### The request
Turn every line of the records below into a JSON list of strings, one string per line, skipping blank lines and leaving the pictures out.

___ Data for the task ___

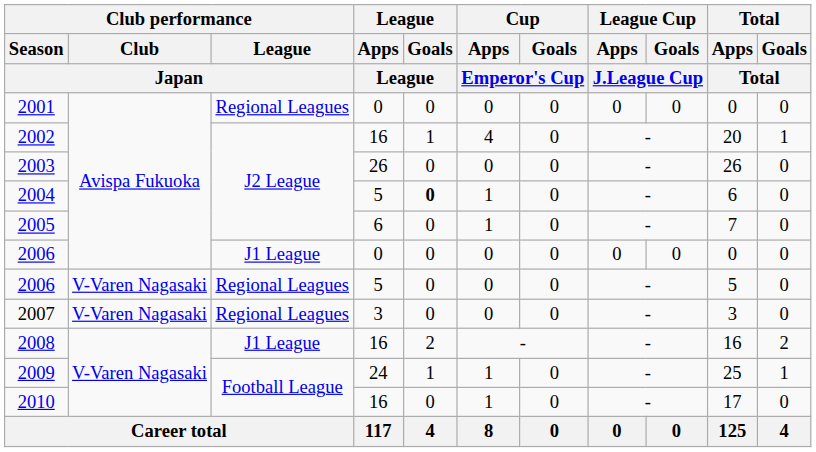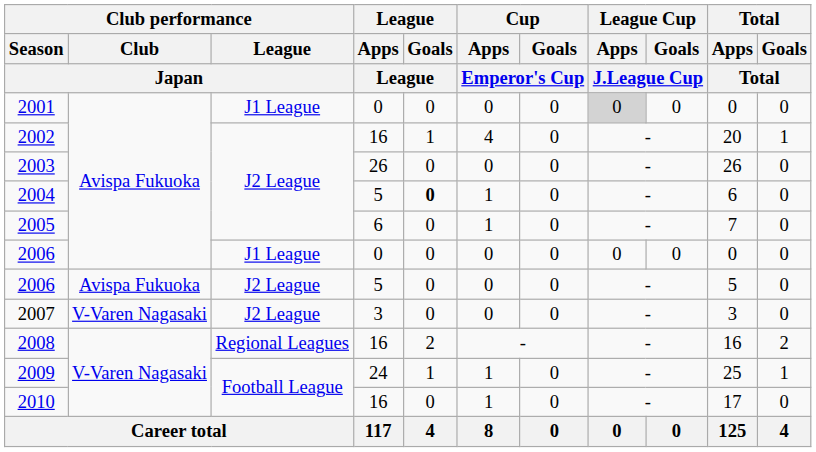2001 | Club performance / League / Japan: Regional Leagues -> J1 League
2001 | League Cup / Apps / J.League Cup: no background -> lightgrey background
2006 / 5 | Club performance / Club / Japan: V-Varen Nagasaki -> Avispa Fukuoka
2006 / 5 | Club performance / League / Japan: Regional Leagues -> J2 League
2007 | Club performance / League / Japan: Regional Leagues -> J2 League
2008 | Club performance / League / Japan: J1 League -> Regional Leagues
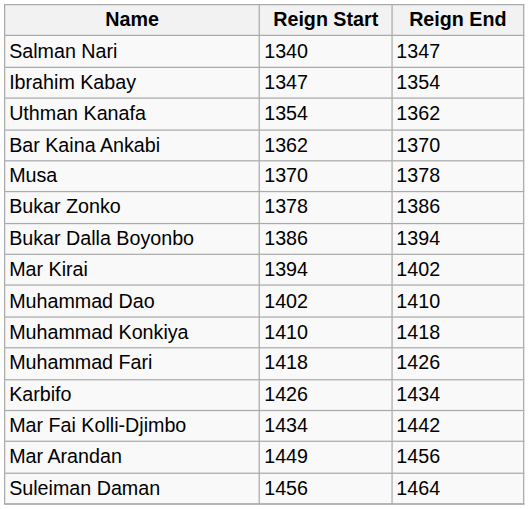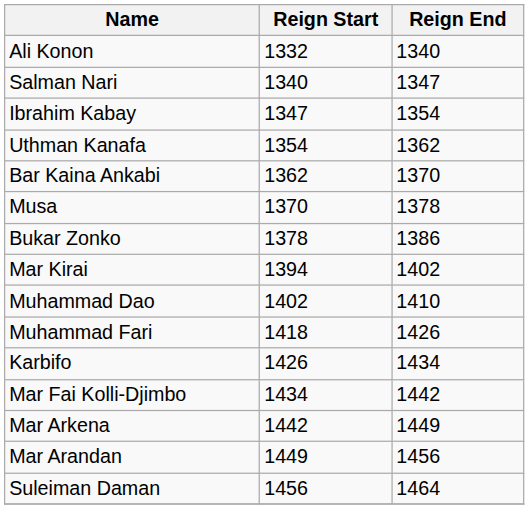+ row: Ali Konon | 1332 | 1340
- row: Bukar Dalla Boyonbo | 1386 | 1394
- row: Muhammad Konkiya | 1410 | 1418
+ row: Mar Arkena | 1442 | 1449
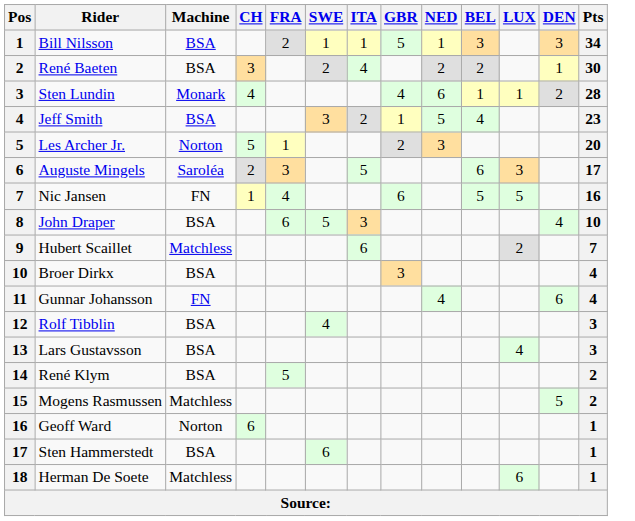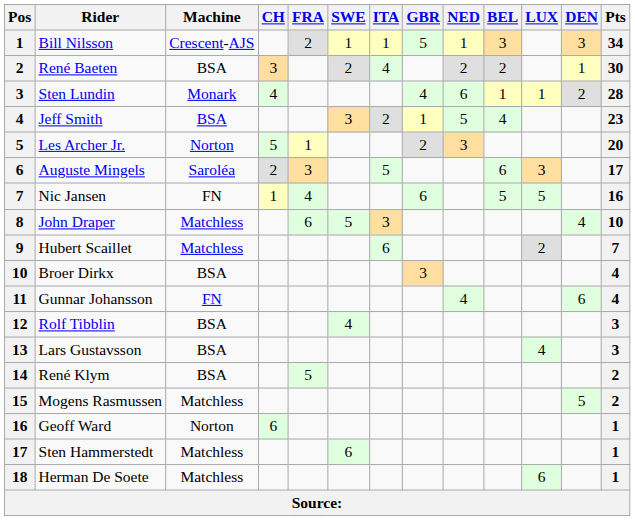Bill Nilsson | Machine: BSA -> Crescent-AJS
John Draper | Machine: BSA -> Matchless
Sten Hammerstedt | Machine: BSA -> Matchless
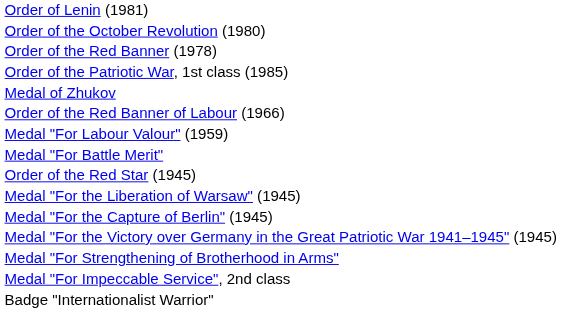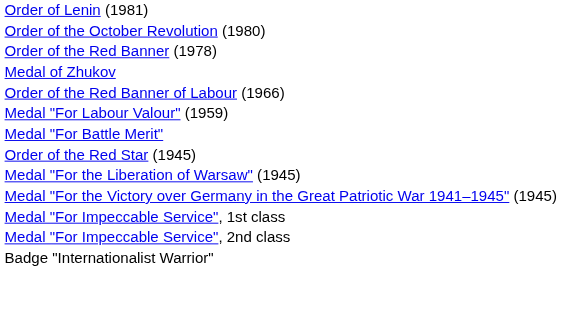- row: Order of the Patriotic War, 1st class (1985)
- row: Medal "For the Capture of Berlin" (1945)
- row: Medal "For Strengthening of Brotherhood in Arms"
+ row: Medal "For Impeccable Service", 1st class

___

### Solution to this task
[
  "2001 | Club performance / League / Japan: Regional Leagues -> J1 League",
  "2001 | League Cup / Apps / J.League Cup: no background -> lightgrey background",
  "2006 / 5 | Club performance / Club / Japan: V-Varen Nagasaki -> Avispa Fukuoka",
  "2006 / 5 | Club performance / League / Japan: Regional Leagues -> J2 League",
  "2007 | Club performance / League / Japan: Regional Leagues -> J2 League",
  "2008 | Club performance / League / Japan: J1 League -> Regional Leagues",
  "+ row: Ali Konon | 1332 | 1340",
  "- row: Bukar Dalla Boyonbo | 1386 | 1394",
  "- row: Muhammad Konkiya | 1410 | 1418",
  "+ row: Mar Arkena | 1442 | 1449",
  "Bill Nilsson | Machine: BSA -> Crescent-AJS",
  "John Draper | Machine: BSA -> Matchless",
  "Sten Hammerstedt | Machine: BSA -> Matchless",
  "- row: Order of the Patriotic War, 1st class (1985)",
  "- row: Medal \"For the Capture of Berlin\" (1945)",
  "- row: Medal \"For Strengthening of Brotherhood in Arms\"",
  "+ row: Medal \"For Impeccable Service\", 1st class"
]